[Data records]
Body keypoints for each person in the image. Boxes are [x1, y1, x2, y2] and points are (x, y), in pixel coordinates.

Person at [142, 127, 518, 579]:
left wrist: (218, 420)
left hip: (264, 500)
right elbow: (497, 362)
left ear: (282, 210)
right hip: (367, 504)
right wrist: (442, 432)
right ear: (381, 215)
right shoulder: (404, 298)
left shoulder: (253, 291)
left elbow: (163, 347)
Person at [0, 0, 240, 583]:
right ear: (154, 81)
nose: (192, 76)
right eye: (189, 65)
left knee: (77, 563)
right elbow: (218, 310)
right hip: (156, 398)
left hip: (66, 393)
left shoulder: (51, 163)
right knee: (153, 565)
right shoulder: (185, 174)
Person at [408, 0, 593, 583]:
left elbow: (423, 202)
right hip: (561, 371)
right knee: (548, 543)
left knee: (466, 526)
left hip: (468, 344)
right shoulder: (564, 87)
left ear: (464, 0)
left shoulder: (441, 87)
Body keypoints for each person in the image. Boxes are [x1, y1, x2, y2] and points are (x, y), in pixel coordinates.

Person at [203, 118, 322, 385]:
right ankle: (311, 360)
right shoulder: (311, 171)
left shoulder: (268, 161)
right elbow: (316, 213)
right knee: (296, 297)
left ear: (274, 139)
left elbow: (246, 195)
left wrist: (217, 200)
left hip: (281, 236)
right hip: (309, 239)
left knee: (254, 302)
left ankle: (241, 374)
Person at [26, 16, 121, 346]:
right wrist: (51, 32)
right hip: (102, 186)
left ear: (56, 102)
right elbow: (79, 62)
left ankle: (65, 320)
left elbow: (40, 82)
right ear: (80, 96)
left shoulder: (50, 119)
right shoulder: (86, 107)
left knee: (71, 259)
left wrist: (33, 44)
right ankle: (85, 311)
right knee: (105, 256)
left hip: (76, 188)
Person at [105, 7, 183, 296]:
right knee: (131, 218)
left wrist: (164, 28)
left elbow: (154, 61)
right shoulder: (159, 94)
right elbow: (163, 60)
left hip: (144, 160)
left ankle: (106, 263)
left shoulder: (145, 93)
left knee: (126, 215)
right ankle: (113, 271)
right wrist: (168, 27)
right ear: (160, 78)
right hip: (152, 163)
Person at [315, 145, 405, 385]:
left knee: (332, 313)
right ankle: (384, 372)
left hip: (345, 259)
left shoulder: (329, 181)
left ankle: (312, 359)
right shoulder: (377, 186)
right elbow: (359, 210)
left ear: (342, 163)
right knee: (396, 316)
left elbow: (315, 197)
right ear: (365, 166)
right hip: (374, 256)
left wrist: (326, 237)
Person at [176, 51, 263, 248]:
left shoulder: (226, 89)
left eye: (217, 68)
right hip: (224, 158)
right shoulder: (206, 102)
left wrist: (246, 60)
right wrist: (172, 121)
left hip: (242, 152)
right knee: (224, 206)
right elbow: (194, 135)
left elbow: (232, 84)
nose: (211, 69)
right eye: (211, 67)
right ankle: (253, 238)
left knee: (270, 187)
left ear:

* **Task details**
Write out exactly the lines above between the line with "right knee: (548, 543)" and the line with "left ankle: (241, 374)", inclusive, and nothing beyond them.

* **Solution**
right knee: (548, 543)
left knee: (466, 526)
left hip: (468, 344)
right shoulder: (564, 87)
left ear: (464, 0)
left shoulder: (441, 87)
Body keypoints for each person in the image. Boxes are [x1, y1, x2, y2] and points are (x, y), in pixel coordinates.

Person at [203, 118, 322, 385]:
right ankle: (311, 360)
right shoulder: (311, 171)
left shoulder: (268, 161)
right elbow: (316, 213)
right knee: (296, 297)
left ear: (274, 139)
left elbow: (246, 195)
left wrist: (217, 200)
left hip: (281, 236)
right hip: (309, 239)
left knee: (254, 302)
left ankle: (241, 374)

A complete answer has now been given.